Die Debatte über die Brandmauer mobilisierte Tausende, in die Linke einzutreten. Zahlreiche schlossen sich ihr aus Frust über SPD und Grüne an. Der Mitgliederboom half obendrein im Haustürwahlkampf.

Neben Reichinnek gab es noch andere wichtige Akteure: Im November starteten etwa die drei Partei-Urgesteine Gregor Gysi, Bodo Ramelow und Dietmar Bartsch die "Mission Silberlocke", um mit drei Direktmandaten den Einzug ins Parlament zu sichern. Beim Start lag die Linke in Umfragen noch bei drei Prozent. Die "Silberlocken" waren ein erfolgreicher PR-Schachzug, der die drei Männer zu Tiktok-Stars und die Partei erfolgreicher machte.

Auch sie gelten als äußerst authentisch und konnten so zahlreiche Wähler:innen überzeugen.

Linke muss glaubwürdig bleiben

Dass diese und weitere Akteur:innen der Partei zu ihren Werten stehen, helfe laut des Experten Beichelt künftig zwar nicht, Wähler:innen mit anderen Werten zu überzeugen. "Im links-grünen-pazifistischen Lager allerdings schon", sagt er. Der Politologe sieht hier einen Ansatz für die Linke, um sich weiter zu etablieren: "Wenn die Partei so weitermacht, könnte sie hier Wähler halten und sogar der SPD und den Grünen deren linke Flügel abspenstig machen."

Davon ist auch Co-Parteichefin Ines Schwerdtner überzeugt. Sie sprach vom "Comeback des Jahres" und kündigte an, in den kommenden Jahren auf alle Fälle eine "Brandmauer" gegen rechts sein zu wollen.
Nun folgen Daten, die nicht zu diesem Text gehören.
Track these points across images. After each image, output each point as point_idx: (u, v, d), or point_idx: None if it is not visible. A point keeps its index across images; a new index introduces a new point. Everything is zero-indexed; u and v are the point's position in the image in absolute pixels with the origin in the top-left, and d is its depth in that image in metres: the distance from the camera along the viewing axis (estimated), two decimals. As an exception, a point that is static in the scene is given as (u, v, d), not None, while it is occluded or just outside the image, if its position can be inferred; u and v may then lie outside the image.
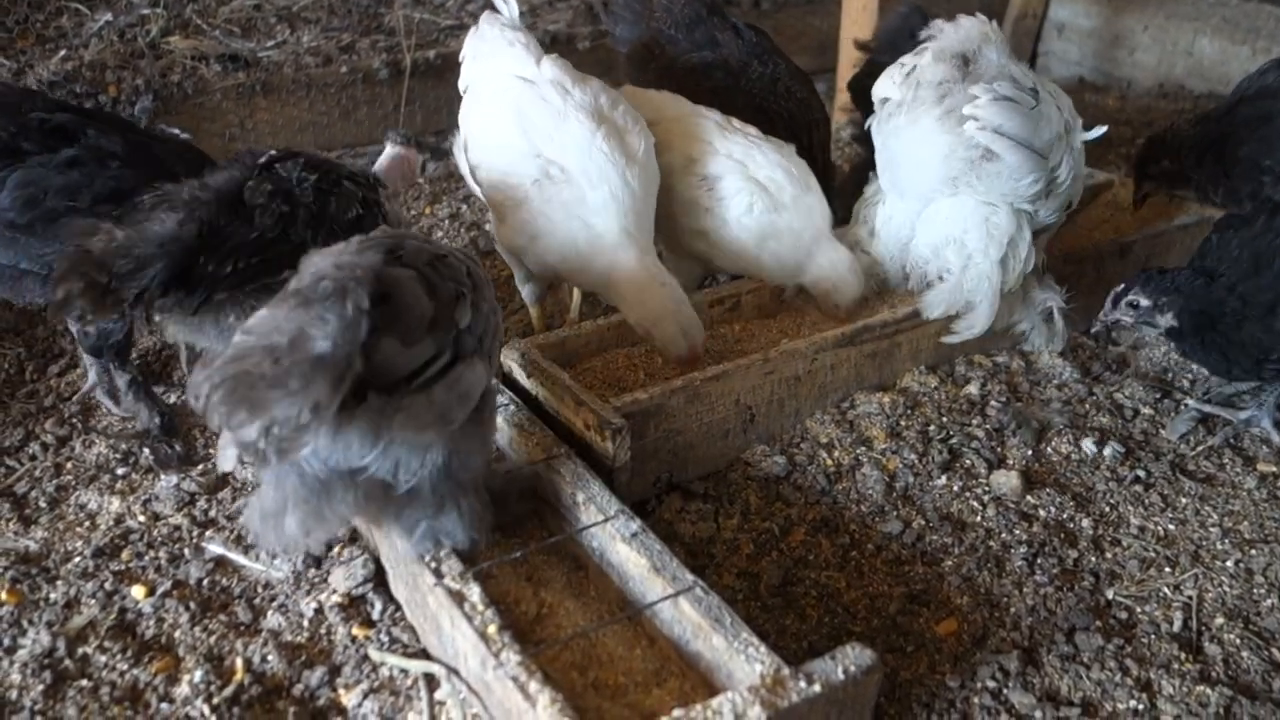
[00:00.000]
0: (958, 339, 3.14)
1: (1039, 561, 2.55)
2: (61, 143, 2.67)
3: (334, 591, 2.40)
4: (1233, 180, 3.50)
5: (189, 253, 2.40)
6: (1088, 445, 2.95)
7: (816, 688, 1.86)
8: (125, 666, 2.21)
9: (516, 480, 2.44)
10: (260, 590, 2.43)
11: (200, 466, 2.82)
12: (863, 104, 3.44)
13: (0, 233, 2.64)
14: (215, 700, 2.12)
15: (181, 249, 2.39)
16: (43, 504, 2.70)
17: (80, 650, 2.24)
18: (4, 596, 2.37)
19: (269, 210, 2.49)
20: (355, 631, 2.31)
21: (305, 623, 2.34)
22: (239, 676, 2.18)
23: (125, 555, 2.52)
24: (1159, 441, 3.03)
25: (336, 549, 2.51)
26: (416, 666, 2.20)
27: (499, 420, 2.58)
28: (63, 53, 4.55)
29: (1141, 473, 2.86)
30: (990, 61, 2.92)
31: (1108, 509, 2.75)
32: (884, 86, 3.04)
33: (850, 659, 1.91)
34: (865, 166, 3.52)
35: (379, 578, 2.42)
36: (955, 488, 2.80)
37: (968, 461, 2.89)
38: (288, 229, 2.50)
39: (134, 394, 2.96)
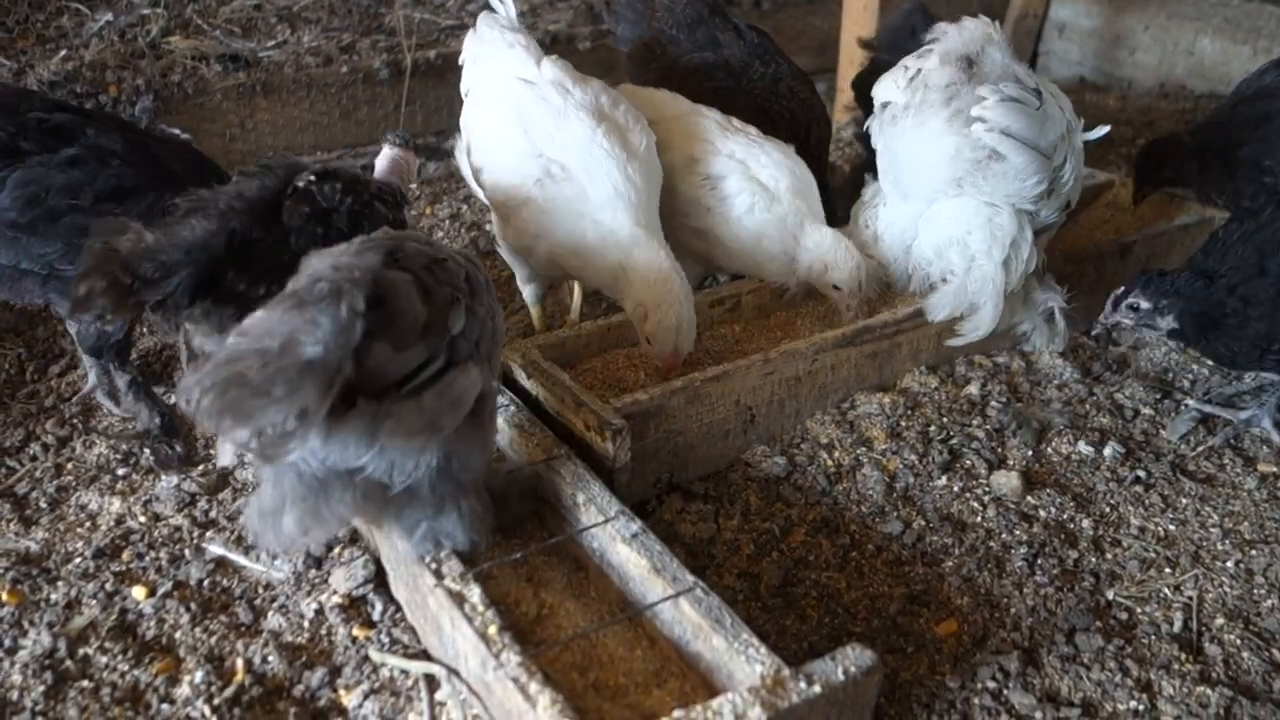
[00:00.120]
0: (962, 341, 3.14)
1: (1039, 562, 2.55)
2: (61, 142, 2.67)
3: (335, 592, 2.40)
4: (1235, 181, 3.50)
5: (216, 262, 2.38)
6: (1087, 446, 2.95)
7: (817, 688, 1.86)
8: (126, 667, 2.21)
9: (517, 480, 2.43)
10: (261, 591, 2.44)
11: (201, 467, 2.82)
12: (866, 102, 3.44)
13: (1, 233, 2.64)
14: (216, 701, 2.12)
15: (209, 258, 2.37)
16: (43, 504, 2.71)
17: (81, 651, 2.25)
18: (5, 597, 2.37)
19: (305, 233, 2.47)
20: (356, 632, 2.31)
21: (306, 623, 2.34)
22: (240, 677, 2.19)
23: (126, 556, 2.52)
24: (1159, 442, 3.03)
25: (337, 550, 2.51)
26: (417, 667, 2.20)
27: (499, 421, 2.58)
28: (63, 53, 4.55)
29: (1142, 473, 2.87)
30: (995, 62, 2.92)
31: (1108, 509, 2.75)
32: (886, 90, 3.04)
33: (850, 660, 1.92)
34: (865, 167, 3.52)
35: (379, 579, 2.42)
36: (955, 488, 2.80)
37: (968, 462, 2.89)
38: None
39: (134, 394, 2.96)
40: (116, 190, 2.68)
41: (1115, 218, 3.91)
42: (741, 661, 1.94)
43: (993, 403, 3.13)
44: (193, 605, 2.37)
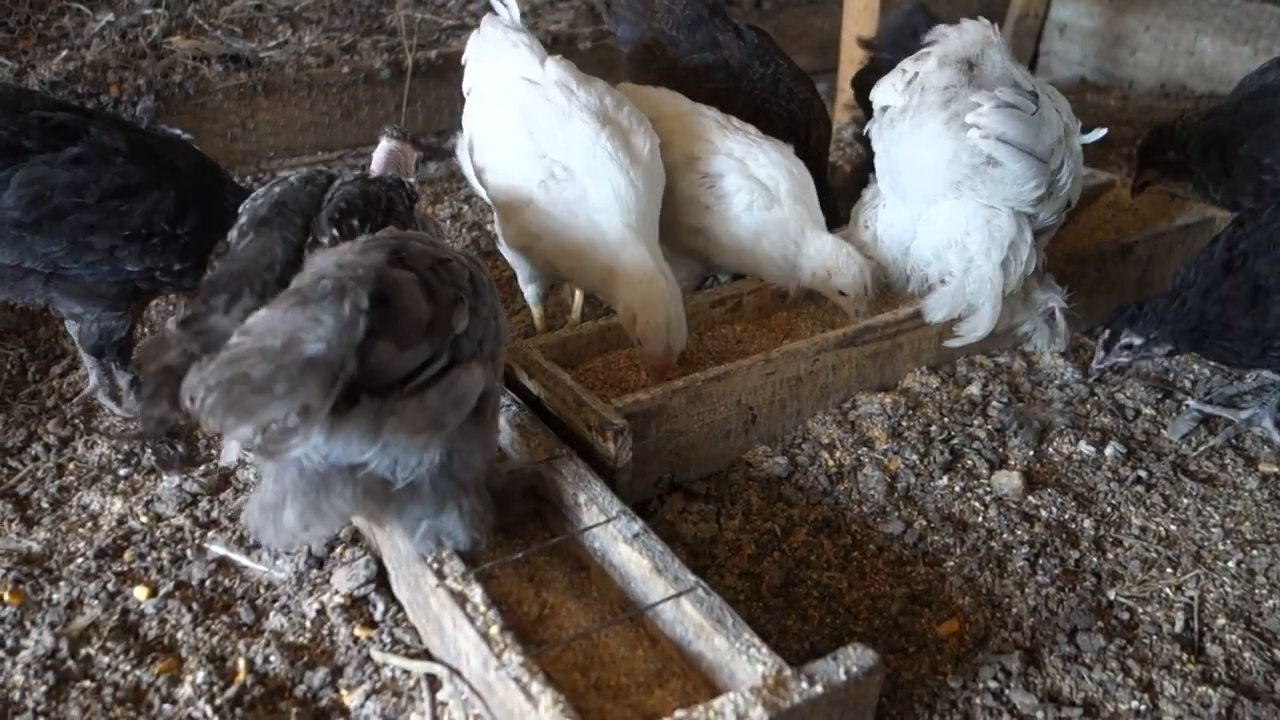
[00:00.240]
0: (961, 342, 3.14)
1: (1041, 562, 2.55)
2: (64, 141, 2.67)
3: (336, 592, 2.40)
4: (1233, 178, 3.50)
5: None
6: (1089, 446, 2.95)
7: (818, 688, 1.86)
8: (128, 667, 2.21)
9: (519, 480, 2.43)
10: (263, 591, 2.44)
11: (202, 467, 2.82)
12: (866, 101, 3.44)
13: (5, 232, 2.64)
14: (218, 701, 2.12)
15: None
16: (45, 505, 2.71)
17: (83, 651, 2.25)
18: (7, 597, 2.37)
19: None
20: (358, 632, 2.31)
21: (308, 623, 2.34)
22: (241, 677, 2.19)
23: (128, 556, 2.52)
24: (1160, 442, 3.03)
25: (339, 550, 2.51)
26: (419, 667, 2.20)
27: (500, 420, 2.58)
28: (64, 53, 4.55)
29: (1143, 473, 2.87)
30: (995, 64, 2.92)
31: (1109, 509, 2.75)
32: (884, 94, 3.04)
33: (852, 660, 1.92)
34: (866, 167, 3.51)
35: (381, 578, 2.42)
36: (957, 488, 2.80)
37: (969, 462, 2.89)
38: None
39: (136, 394, 2.96)
40: (122, 188, 2.68)
41: (1116, 218, 3.91)
42: (743, 661, 1.94)
43: (994, 403, 3.13)
44: (194, 605, 2.37)
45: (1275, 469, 2.92)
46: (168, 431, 2.92)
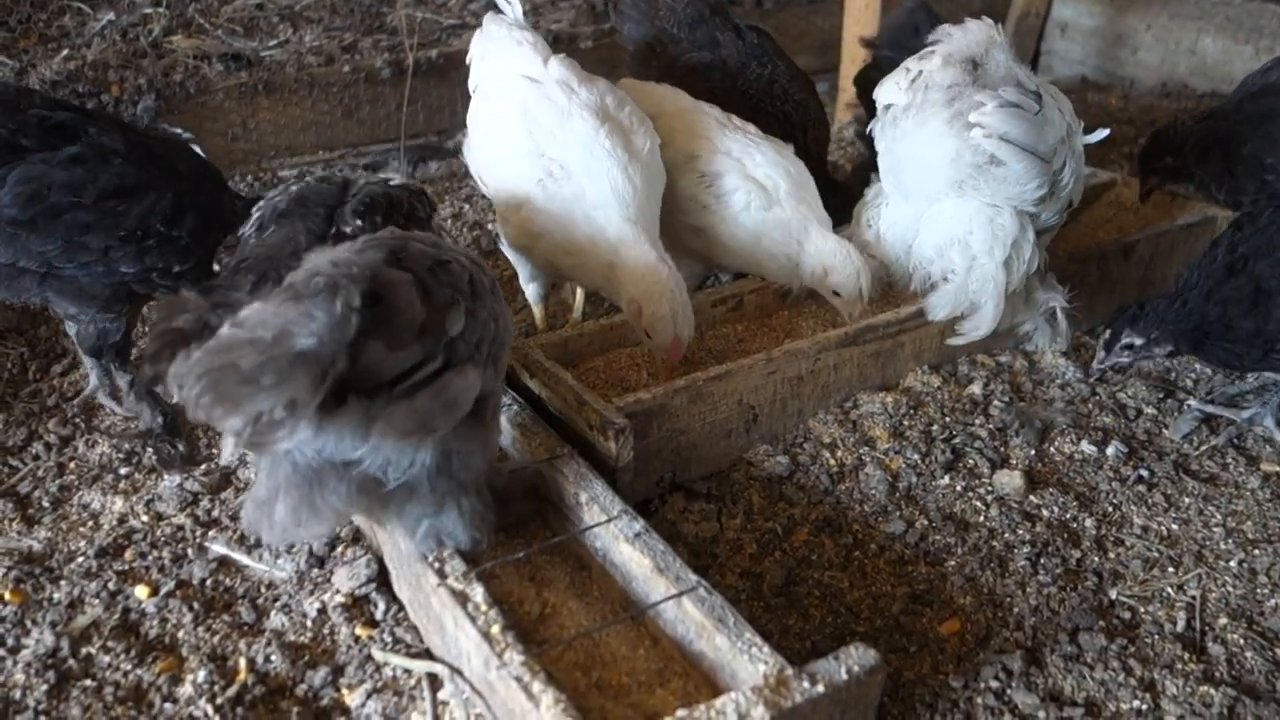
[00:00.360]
0: (963, 341, 3.13)
1: (1042, 561, 2.55)
2: (62, 140, 2.66)
3: (337, 591, 2.40)
4: (1236, 178, 3.50)
5: None
6: (1090, 445, 2.95)
7: (820, 688, 1.86)
8: (129, 666, 2.21)
9: (520, 479, 2.43)
10: (264, 590, 2.44)
11: (203, 466, 2.82)
12: (868, 99, 3.44)
13: (1, 229, 2.63)
14: (219, 700, 2.12)
15: None
16: (46, 504, 2.71)
17: (84, 650, 2.25)
18: (8, 596, 2.37)
19: None
20: (359, 631, 2.31)
21: (309, 623, 2.34)
22: (242, 676, 2.19)
23: (128, 555, 2.52)
24: (1162, 441, 3.03)
25: (340, 549, 2.51)
26: (420, 667, 2.20)
27: (501, 420, 2.58)
28: (65, 52, 4.54)
29: (1145, 472, 2.86)
30: (999, 64, 2.92)
31: (1111, 509, 2.75)
32: (888, 92, 3.04)
33: (853, 659, 1.91)
34: (867, 166, 3.51)
35: (382, 578, 2.42)
36: (958, 487, 2.80)
37: (971, 461, 2.89)
38: None
39: (136, 394, 2.96)
40: (118, 189, 2.68)
41: (1118, 217, 3.91)
42: (745, 661, 1.94)
43: (995, 402, 3.13)
44: (195, 604, 2.37)
45: (1277, 468, 2.92)
46: (169, 430, 2.92)
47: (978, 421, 3.05)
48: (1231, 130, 3.50)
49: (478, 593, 2.07)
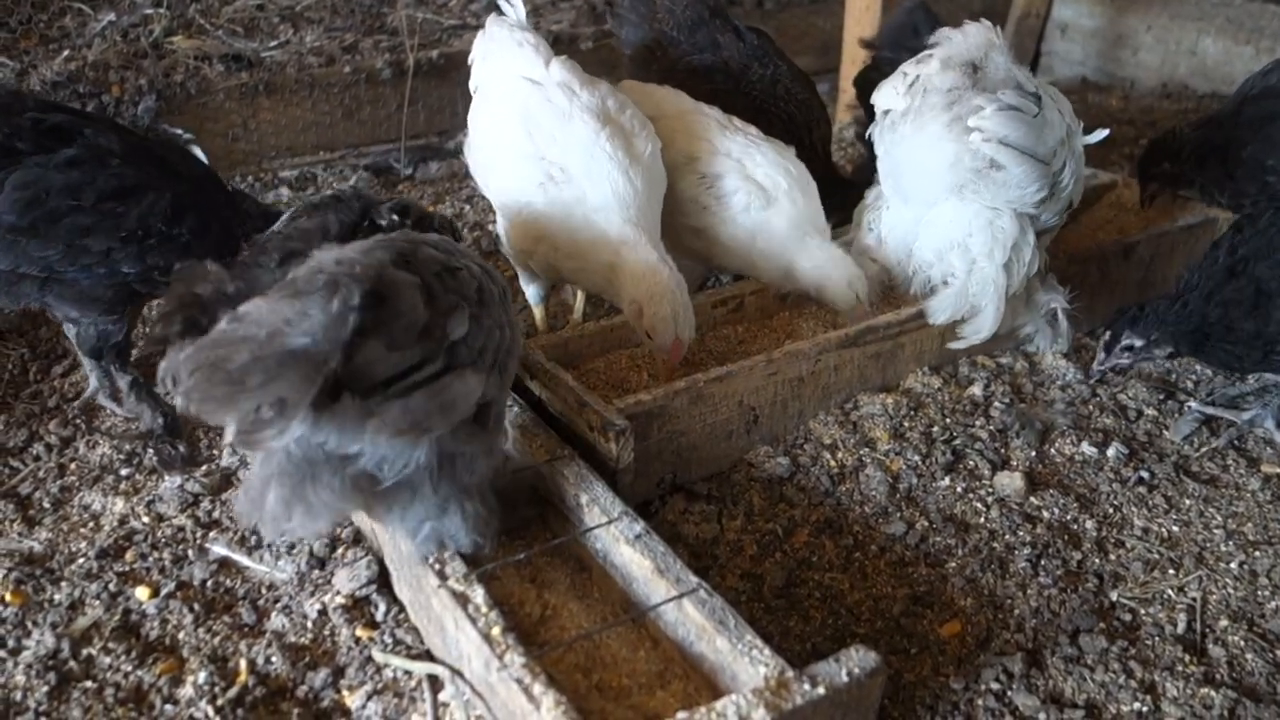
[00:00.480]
0: (964, 344, 3.13)
1: (1043, 563, 2.55)
2: (58, 142, 2.64)
3: (338, 593, 2.40)
4: (1237, 181, 3.50)
5: None
6: (1091, 447, 2.95)
7: (820, 690, 1.86)
8: (129, 668, 2.21)
9: (523, 480, 2.43)
10: (264, 591, 2.44)
11: (204, 467, 2.82)
12: (867, 101, 3.43)
13: (0, 237, 2.63)
14: (219, 702, 2.12)
15: None
16: (47, 505, 2.71)
17: (84, 651, 2.25)
18: (8, 597, 2.37)
19: None
20: (359, 633, 2.31)
21: (309, 624, 2.34)
22: (243, 678, 2.19)
23: (129, 556, 2.52)
24: (1163, 443, 3.03)
25: (340, 550, 2.51)
26: (420, 668, 2.20)
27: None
28: (66, 53, 4.55)
29: (1145, 474, 2.86)
30: (998, 67, 2.92)
31: (1111, 510, 2.75)
32: (886, 96, 3.03)
33: (854, 661, 1.91)
34: (868, 167, 3.51)
35: (383, 579, 2.42)
36: (959, 489, 2.80)
37: (971, 463, 2.89)
38: None
39: (136, 395, 2.96)
40: (118, 190, 2.67)
41: (1119, 218, 3.91)
42: (745, 663, 1.94)
43: (996, 403, 3.13)
44: (196, 606, 2.37)
45: (1277, 470, 2.92)
46: (169, 431, 2.92)
47: (978, 423, 3.05)
48: (1230, 135, 3.50)
49: (478, 594, 2.07)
Heidi Reichinnek machte ihrerseits noch am Wahlabend klar, dass die Partei für die eigenen Überzeugungen kämpfen werde. Sie versprach am Sonntag in Bezug auf "all die Themen, für die wir Wahlkampf betrieben haben": "Alle wollen regieren, wir wollen verändern. Mit so einer starken Fraktion, lauter und deutlicher als je zuvor."

Die Partei befindet sich also im Angriffsmodus, locker lassen ist demnach keine Option. Ob die Linke diesen Aufwärtstrend jedoch tatsächlich langfristig halten kann, bleibt abzuwarten. Ihre Herausforderung wird es sein, über die aktuellen Erfolge hinaus auch reale politische Veränderungen zu bewirken.